East Side Stories: How 15,000 trees turned into a life-long endeavour for Hawthorn’s bonsai master
“Rather than a love, I’d say bonsai is a commitment.”

Walking through the doors of Hawthorn’s Bonsai Farm, you can feel the hustle and bustle of trams and cars racing just outside fading away.
The face of Melbourne’s oldest bonsai nursery – 78-year-old Lindsay Farr – spoke to the Eastern Melburnian about his life-long devotion to the art of bonsai, a Chinese practice dating back more than 2,000 years ago.
✂️ What is bonsai? Dating back to about 700 AD in China and later introduced and refined by the Japanese, bonsai is the art of growing and shaping miniature trees in containers.
🎞️ 74 years ago: According to Farr, his love for horticulture comes from family: His grandfather owned a nursery in Canterbury East and his father a nursery on Croydon’s Main Street. Alongside this – and perhaps surprisingly – he credits the film The Wizard of Oz.

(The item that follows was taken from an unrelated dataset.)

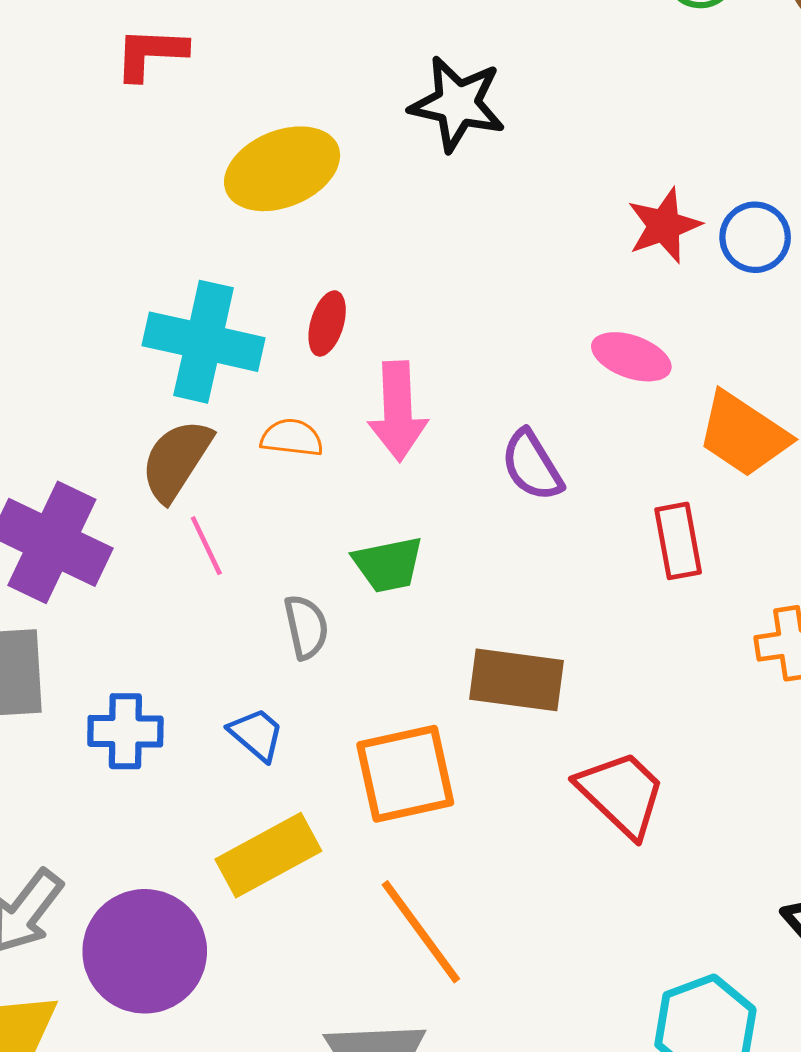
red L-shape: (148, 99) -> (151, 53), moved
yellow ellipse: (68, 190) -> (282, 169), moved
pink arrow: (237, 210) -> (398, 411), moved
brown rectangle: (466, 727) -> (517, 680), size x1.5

🗣️ “There was a scene where a tree came to life animated and reached out and grabbed the Tin Man,” Farr told the Eastern Melburnian. “I found that terrifying as a five year old, and I fled from the theater in terror. But that very week, the ladies who formed the Victorian Bonsai Society came into my dad's nursery in Croydon and I looked at the pictures in their books and I said ‘This is for me’.”
🎷🪈 The music man: However, Farr didn’t enter the leafy world of his father and grandfather straight away, instead spending 15 years of his life as a musician. Farr played the saxophone and flute for bands like Daddy Cool in Melbourne and Harold Melvin and the Blue Notes in Boston.
Farr said he turned back to his roots after he began a family and started thinking about his children’s future.
🗣️ “I wanted to provide a stable environment for [my children] to grow up in and I didn't feel that a traveling musician was going to be the best way to do that,” said Farr.
Thus, the Bonsai Farm began.
🌳 Back to basics: Alongside his wife Marietta, Farr planted about 15,000 trees in a property at Kalorama to start the farm.
“Everyone thought I was crazy,” said Farr. “Of those 15,000, there's less than 50 left here now.”
👨🏫 Teaching the world: Farr began sharing what he had learnt from bonsai to others during the 1990s before being approached to film what is still the first and only TV series about bonsai – The Way of Bonsai – in 1999. He also developed a web series – Lindsay Farr’s World of Bonsai – in 2005.
🛑 No breaks: One of the hardest things was keeping all of the trees healthy during harsher and harsher summers, according to Farr.
🗣️“For 50 years, they haven't missed out on a drink on a hot day,” said Farr. “Rather than a love, I’d say bonsai is a commitment.”
😮💨 Simple meanings: Surrounded by the fruits of his labour, Farr said he believed the main lesson he had taken away was the “usefulness of the useless”.
“The use of it was for the human condition in sustaining through hard times,” said Farr. “Water overcomes all things and to come out this morning and water the trees, that soothed my troubled soul somewhat,” said Farr.